A Republican advantage
But there’s more. Since each state gets a single vote from its congressional delegation, the Republicans have a huge, perhaps insurmountable advantage. Although they now hold a minority position and probably will after the election, a majority of states have more GOP representatives than Democrats, including those with single members. That makes it highly likely that, in the event of a House election, the bulk of states would tilt toward the right, notwithstanding the GOP’s minority status in that body.

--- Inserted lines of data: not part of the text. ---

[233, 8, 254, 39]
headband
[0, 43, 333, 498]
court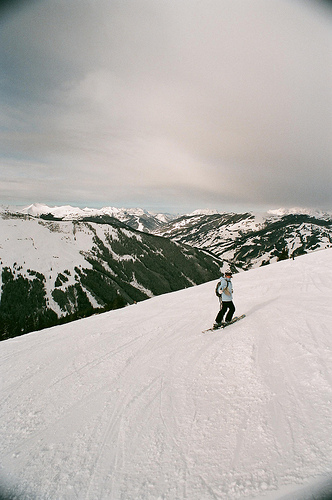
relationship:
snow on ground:
[0, 205, 332, 500] [1, 244, 330, 499]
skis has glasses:
[202, 314, 246, 333] [225, 272, 231, 275]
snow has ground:
[0, 205, 332, 500] [0, 351, 331, 496]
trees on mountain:
[0, 278, 51, 337] [1, 206, 234, 343]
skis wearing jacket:
[202, 314, 246, 333] [207, 277, 242, 311]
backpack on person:
[213, 277, 222, 303] [212, 269, 238, 329]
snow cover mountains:
[0, 205, 332, 500] [11, 200, 327, 288]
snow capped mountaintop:
[0, 205, 332, 500] [11, 194, 90, 217]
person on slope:
[208, 263, 237, 333] [4, 241, 331, 498]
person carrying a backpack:
[213, 267, 235, 326] [213, 278, 224, 297]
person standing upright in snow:
[213, 267, 235, 326] [129, 283, 310, 435]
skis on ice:
[202, 313, 245, 333] [0, 245, 330, 498]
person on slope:
[213, 267, 235, 326] [4, 241, 331, 498]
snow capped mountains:
[54, 203, 80, 213] [0, 206, 330, 341]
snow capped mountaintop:
[0, 205, 332, 500] [103, 203, 122, 217]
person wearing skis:
[213, 267, 235, 326] [203, 314, 245, 331]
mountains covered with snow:
[0, 206, 330, 341] [175, 395, 235, 440]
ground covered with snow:
[117, 218, 184, 273] [280, 249, 313, 282]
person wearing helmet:
[213, 267, 235, 326] [221, 265, 232, 275]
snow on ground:
[0, 205, 332, 500] [76, 424, 160, 473]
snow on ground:
[6, 205, 326, 495] [217, 405, 259, 469]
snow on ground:
[0, 205, 332, 500] [96, 386, 147, 478]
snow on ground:
[0, 205, 332, 500] [52, 325, 331, 497]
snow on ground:
[0, 205, 332, 500] [229, 387, 304, 465]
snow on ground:
[0, 205, 332, 500] [203, 414, 317, 488]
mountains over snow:
[0, 206, 330, 341] [161, 394, 227, 457]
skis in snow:
[202, 314, 246, 333] [247, 390, 303, 463]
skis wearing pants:
[202, 314, 246, 333] [218, 300, 232, 325]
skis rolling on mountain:
[202, 314, 246, 333] [1, 244, 329, 498]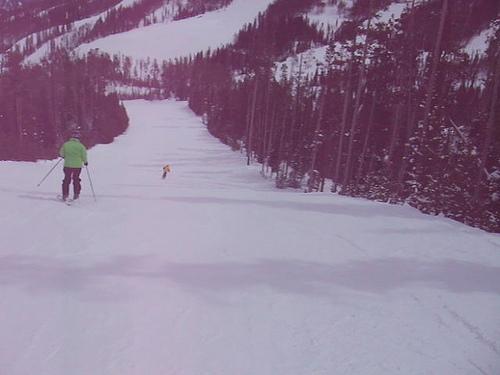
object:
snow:
[179, 173, 291, 290]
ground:
[204, 176, 251, 291]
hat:
[71, 130, 81, 137]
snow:
[0, 288, 196, 374]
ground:
[298, 207, 390, 246]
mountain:
[0, 3, 498, 373]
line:
[470, 33, 499, 218]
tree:
[414, 0, 449, 224]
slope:
[1, 97, 498, 373]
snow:
[185, 201, 349, 292]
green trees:
[2, 56, 132, 170]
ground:
[6, 260, 253, 372]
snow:
[388, 268, 478, 361]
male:
[58, 130, 88, 202]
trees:
[249, 0, 351, 189]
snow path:
[0, 95, 498, 371]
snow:
[332, 260, 364, 291]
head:
[71, 129, 81, 141]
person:
[161, 164, 170, 180]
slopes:
[105, 100, 387, 357]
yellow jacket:
[163, 165, 171, 173]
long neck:
[281, 56, 386, 188]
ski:
[55, 194, 81, 206]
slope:
[102, 164, 289, 280]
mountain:
[104, 0, 309, 146]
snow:
[23, 213, 160, 345]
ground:
[4, 160, 443, 264]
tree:
[352, 3, 426, 191]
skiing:
[24, 126, 121, 210]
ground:
[172, 194, 294, 278]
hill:
[231, 1, 499, 124]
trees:
[157, 52, 201, 105]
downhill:
[1, 96, 388, 211]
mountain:
[0, 0, 300, 103]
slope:
[95, 155, 447, 373]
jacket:
[59, 137, 87, 168]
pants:
[61, 167, 81, 201]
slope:
[110, 96, 220, 188]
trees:
[225, 41, 297, 161]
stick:
[85, 165, 97, 201]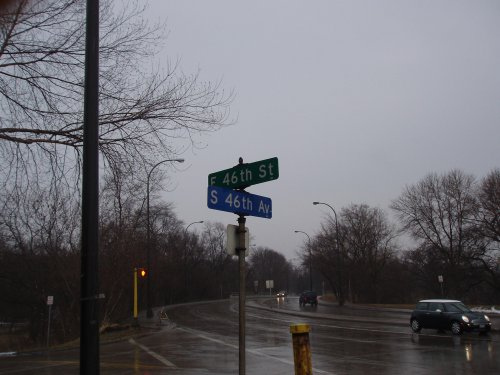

The Democrats, however, are not bereft of tools and tricks of their own. Under the Constitution, the House election cannot proceed unless there is a quorum consisting of “Members from two-thirds of the states.” A walkout by 13 states could deprive the House of a quorum and paralyze it from proceeding. But that, too, is unlikely because there will not be 13 states composed solely of Democrats. This strategy, thus, would not work unless their walkout were joined by all of their Republican colleagues. However, the prospect of a walkout could give them some leverage to try to negotiate a more favorable outcome or other post-election concessions.
But absent that device, tossing the election into the House may virtually assure re-election of President Trump or, perhaps, his replacement by another GOP favorite.
Marshall H. Tanick is a Twin Cities constitutional attorney and historian with the law firm of Meyer Njus Tanick.